2. Lack of skills in systems change, collaboration and leadership There is currently no easy and accessible way to acquire the required skills. Many initiatives start the work of collaboration applying the skills which work for leading organisations or delivering programs. They soon find that these skills are insufficient to sustain collaboration and achieve large scale change.
3. Lack of curation of learning & evidence of impact There is currently no easy and accessible way to learn from the emerging Australian field There is a growing practice of collaboration for systems change emerging in Australia. However, the infrastructure to communicate and share experience and expertise is weak and fractured, where it exists at all. Basically, stakeholders are not collaborating very well to collaborate better. As a result, learning is not as fast or as effectively as needed. Stakeholders haven’t learned quickly and effectively from the experience of people who are working on the ground where they are trialling using different collaboration processes for system change.

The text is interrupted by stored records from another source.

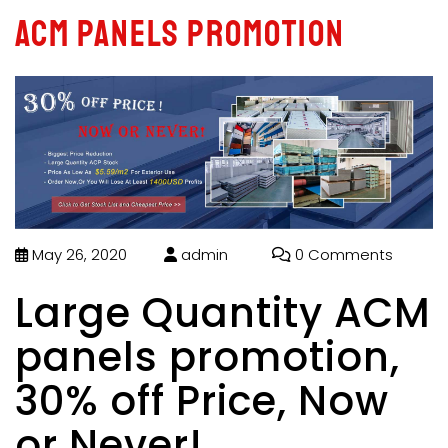
ACM panels promotion
May 26, 2020
admin
0 Comments
Large Quantity ACM
panels promotion,
30% off Price, Now
or Never!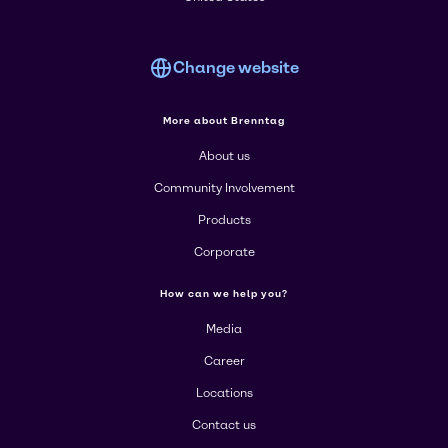
Change website
More about Brenntag
About us
Community Involvement
Products
Corporate
How can we help you?
Media
Career
Locations
Contact us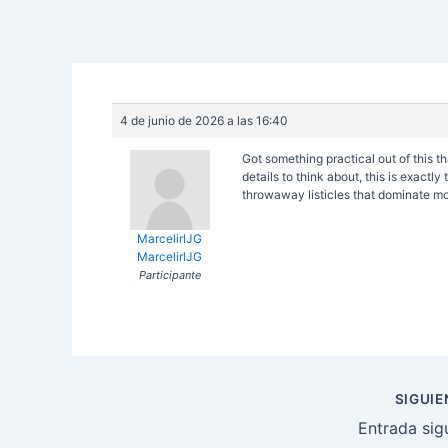
4 de junio de 2026 a las 16:40
Got something practical out of this th
details to think about, this is exactl
throwaway listicles that dominate mo
MarcelirlJG
MarcelirlJG
Participante
Navegación
SIGUI
de
Entrada sig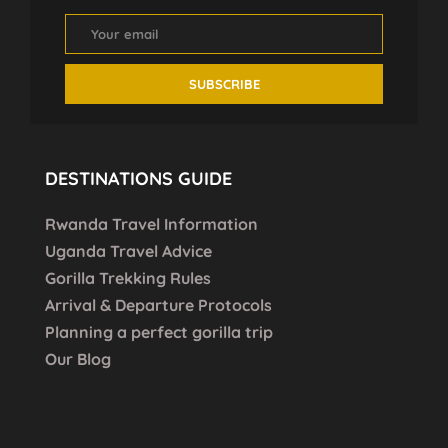
DESTINATIONS GUIDE
Rwanda Travel Information
Uganda Travel Advice
Gorilla Trekking Rules
Arrival & Departure Protocols
Planning a perfect gorilla trip
Our Blog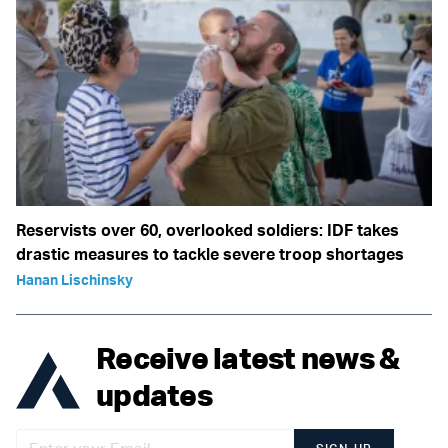
Reservists over 60, overlooked soldiers: IDF takes
drastic measures to tackle severe troop shortages
Hanan Lischinsky
Receive latest news &
updates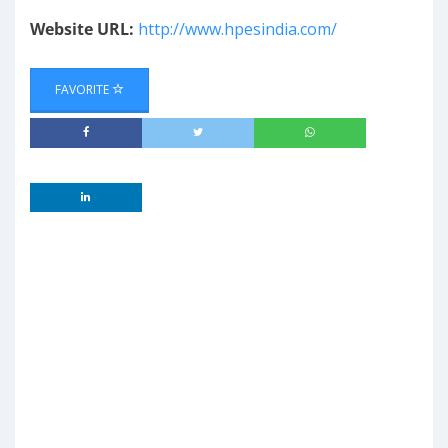
Website URL:
http://www.hpesindia.com/
FAVORITE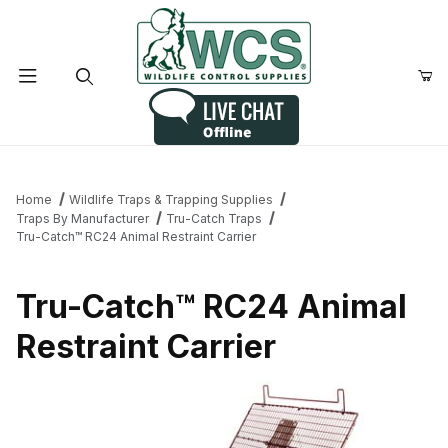
Product Search
Home
Wildlife Traps & Trapping Supplies
Traps By Manufacturer
Tru-Catch Traps
Tru-Catch™ RC24 Animal Restraint Carrier
Tru-Catch™ RC24 Animal
Restraint Carrier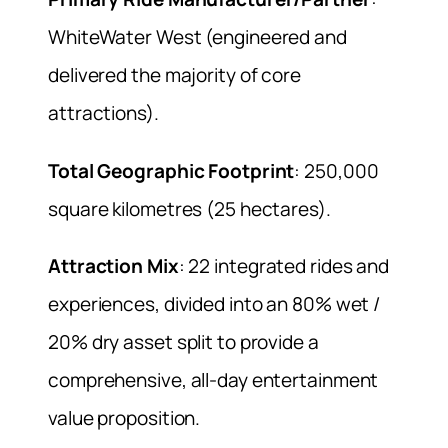
WhiteWater West (engineered and
delivered the majority of core
attractions).
Total Geographic Footprint
: 250,000
square kilometres (25 hectares).
Attraction Mix
: 22 integrated rides and
experiences, divided into an 80% wet /
20% dry asset split to provide a
comprehensive, all-day entertainment
value proposition.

Too much of that work is disconnected and fragmented and the way people find out about what works (and what doesn’t and why), is slow and inefficient.
The literature and practice is clear. In order to solve complex problems people must intentionally and consistently: • Co-create solutions with the communities or beneficiaries of the solutions • Agree to a common agenda and then align their efforts and resources over the long term to that agenda. • Use data to support their learning and efforts, capturing impact continuously. • Engage in ongoing learning.
This way of working is counter to most institutions culture, processes and what they incentivise. Without increased capacity and learning, most collaborative efforts revert back to status quo. To make the changes required people need: • To acquire the knowledge and skills to deepen community, foster citizen engagement, collaborate across sectors, measure and evaluate community change, and support innovation. • To learn to change together.
We believe that true community and systems change occurs when citizens and organizations adopt new ways of thinking and working together that embrace an asset-based approach that emphasizes what is possible if we work in collaboration. Since 2013, Collaboration for Impact has been walking alongside social change initiatives working on large scale collaborative change. We have been harvesting and sharing learnings from what’s happening on the ground across Australia and internationally resulting in the gathering of tools, practice and resources to embed in the support we provide on the ground. We have seen the best of what works and have a metaview of the learning from what doesn’t work. Communities, governments and practitioners have been consistently calling for a platform that allows access to what we are learning as a field to enable initiatives to guide their own learning but also importantly have a platform to come together and share with peers and continue to learn from and with each other. This is why have invested in the creation of Platform C – because large-scale change requires collaboration in learning, not just implementation.